**YOUR TASK**: Retype every line of the records below, character for character.

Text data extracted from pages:
=-=-=-=-=

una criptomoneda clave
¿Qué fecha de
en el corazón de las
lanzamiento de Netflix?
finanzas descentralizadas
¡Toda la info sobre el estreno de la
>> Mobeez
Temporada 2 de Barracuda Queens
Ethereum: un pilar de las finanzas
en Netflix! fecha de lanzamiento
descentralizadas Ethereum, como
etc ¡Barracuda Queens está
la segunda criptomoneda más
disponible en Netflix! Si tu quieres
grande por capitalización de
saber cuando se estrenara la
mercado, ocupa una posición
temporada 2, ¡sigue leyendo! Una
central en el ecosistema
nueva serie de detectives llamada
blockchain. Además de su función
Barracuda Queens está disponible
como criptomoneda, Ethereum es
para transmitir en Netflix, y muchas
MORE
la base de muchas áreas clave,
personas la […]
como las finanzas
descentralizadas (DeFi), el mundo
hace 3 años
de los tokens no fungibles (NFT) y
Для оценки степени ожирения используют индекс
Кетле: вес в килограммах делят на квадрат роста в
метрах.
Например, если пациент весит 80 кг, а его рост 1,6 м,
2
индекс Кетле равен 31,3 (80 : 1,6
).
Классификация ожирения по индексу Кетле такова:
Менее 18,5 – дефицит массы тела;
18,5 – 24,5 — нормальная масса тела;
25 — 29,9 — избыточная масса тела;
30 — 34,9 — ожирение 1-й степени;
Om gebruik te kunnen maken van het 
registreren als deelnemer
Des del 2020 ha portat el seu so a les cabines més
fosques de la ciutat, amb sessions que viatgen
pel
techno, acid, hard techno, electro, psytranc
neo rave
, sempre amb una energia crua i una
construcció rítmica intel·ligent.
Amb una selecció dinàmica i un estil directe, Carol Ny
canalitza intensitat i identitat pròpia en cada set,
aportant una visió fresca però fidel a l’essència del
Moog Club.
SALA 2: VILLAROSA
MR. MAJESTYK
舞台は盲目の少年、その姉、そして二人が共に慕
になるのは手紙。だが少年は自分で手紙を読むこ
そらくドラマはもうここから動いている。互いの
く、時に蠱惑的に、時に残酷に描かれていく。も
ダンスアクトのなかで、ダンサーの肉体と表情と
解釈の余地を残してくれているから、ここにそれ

=-=-=-=-=

**ANSWER SECTION**:
una criptomoneda clave
¿Qué fecha de
en el corazón de las
lanzamiento de Netflix?
finanzas descentralizadas
¡Toda la info sobre el estreno de la
>> Mobeez
Temporada 2 de Barracuda Queens
Ethereum: un pilar de las finanzas
en Netflix! fecha de lanzamiento
descentralizadas Ethereum, como
etc ¡Barracuda Queens está
la segunda criptomoneda más
disponible en Netflix! Si tu quieres
grande por capitalización de
saber cuando se estrenara la
mercado, ocupa una posición
temporada 2, ¡sigue leyendo! Una
central en el ecosistema
nueva serie de detectives llamada
blockchain. Además de su función
Barracuda Queens está disponible
como criptomoneda, Ethereum es
para transmitir en Netflix, y muchas
MORE
la base de muchas áreas clave,
personas la […]
como las finanzas
descentralizadas (DeFi), el mundo
hace 3 años
de los tokens no fungibles (NFT) y
Для оценки степени ожирения используют индекс
Кетле: вес в килограммах делят на квадрат роста в
метрах.
Например, если пациент весит 80 кг, а его рост 1,6 м,
2
индекс Кетле равен 31,3 (80 : 1,6
).
Классификация ожирения по индексу Кетле такова:
Менее 18,5 – дефицит массы тела;
18,5 – 24,5 — нормальная масса тела;
25 — 29,9 — избыточная масса тела;
30 — 34,9 — ожирение 1-й степени;
Om gebruik te kunnen maken van het 
registreren als deelnemer
Des del 2020 ha portat el seu so a les cabines més
fosques de la ciutat, amb sessions que viatgen
pel
techno, acid, hard techno, electro, psytranc
neo rave
, sempre amb una energia crua i una
construcció rítmica intel·ligent.
Amb una selecció dinàmica i un estil directe, Carol Ny
canalitza intensitat i identitat pròpia en cada set,
aportant una visió fresca però fidel a l’essència del
Moog Club.
SALA 2: VILLAROSA
MR. MAJESTYK
舞台は盲目の少年、その姉、そして二人が共に慕
になるのは手紙。だが少年は自分で手紙を読むこ
そらくドラマはもうここから動いている。互いの
く、時に蠱惑的に、時に残酷に描かれていく。も
ダンスアクトのなかで、ダンサーの肉体と表情と
解釈の余地を残してくれているから、ここにそれ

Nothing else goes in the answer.